Michael Podraza, a business and legal affairs manager for Lionsgate, said that when he was a 27-year-old actor, Grasham texted him an offer that he would help him get roles if he had sex with him.
Grasham's behavior was so well known in the industry, Podraza said, that he decided not to speak out publicly. "He wasn't hiding," he said. "This guy was untouchable, and I was trying to not be blacklisted."
Kellan Rhude, a 28-year-old Boston University student, said he was sexually assaulted by Grasham when he was a 19-year-old aspiring actor. He said he informed APA — albeit anonymously— about Grasham's inappropriate behavior with young male clients.
Rhude said that he was at a party at Grasham's home when he drank too much and passed out. He said he awoke with his clothes removed and Grasham groping him. "I told him to stop and he kept telling me 'I'm gonna go get a condom ok, just a condom,'" Rhude said in a statement to The Times, which he provided in addition to an interview. Rhude said that he ultimately extricated himself and slept on a couch.

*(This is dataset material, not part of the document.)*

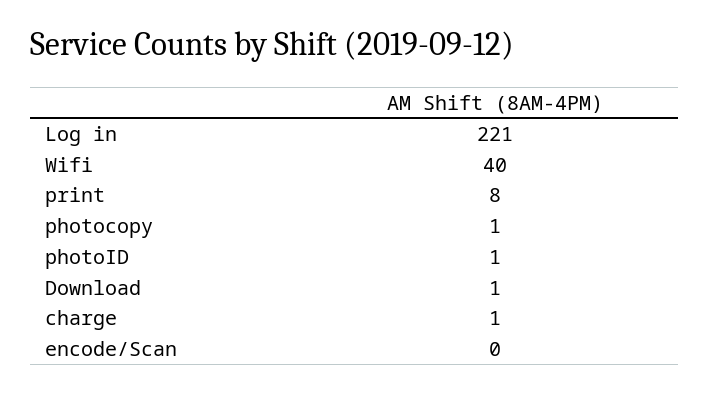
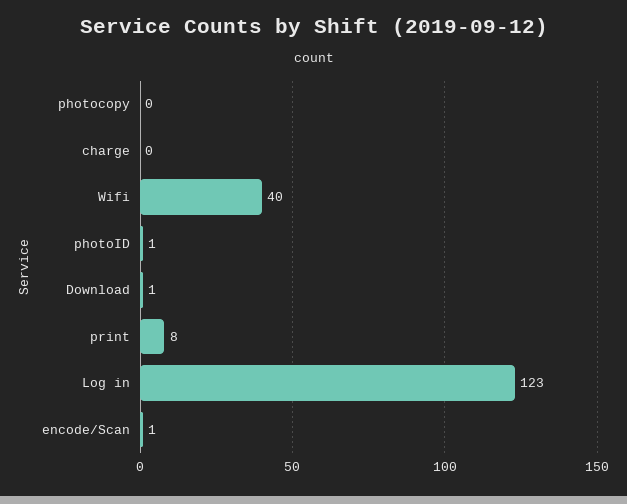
Log in: 221 -> 123
photocopy: 1 -> 0
charge: 1 -> 0
encode/Scan: 0 -> 1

According to Rhude, he also witnessed Grasham discussing massages and asking to sleep in the same bed as a 17-year-old client who was staying with him.
Rhude said he emailed James Gosnell, APA's president and chief executive, to warn him about Grasham's behavior. Gosnell wrote back wanting to learn more, Rhude said, but Grasham also indicated that he knew about the email, which spooked the young actor from further correspondence with APA. Rhude said he had sent the message to Gosnell with an anonymous email address because he was concerned about getting dragged into a legal fight. He said he no longer could access the email messages.

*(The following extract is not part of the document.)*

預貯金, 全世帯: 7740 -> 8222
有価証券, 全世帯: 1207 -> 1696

Two former employees who separately spoke to The Times on the condition of anonymity out of fear of reprisals from APA said Grasham's allegedly inappropriate conduct with underage clients was known within the agency.
An employee who had a desk close to Grasham's contended to have heard him on multiple occasions arrange for his underage clients to sleep over, with plans involving baths, massages, wine and marijuana. Another of Grasham's former colleagues said that such behavior with young male clients was "common knowledge" in the agency.
A spokesperson for APA declined to comment specifically on the purported email sent to Gosnell. The agency has disputed assertions that it received complaints about Grasham's alleged behavior.
For many of Grasham's accusers, fear of being ostracized from Hollywood or otherwise embarrassed kept them from speaking out about him until others had.
Edwards, the British TV actor and theater student, said he couldn't bear for his parents to learn the details of the alleged assault.
But reading the other accusers' accounts made Edwards "sick," he said. "I just want to make sure he can never work with children again."
Times staff writer Richard Winton contributed to this report.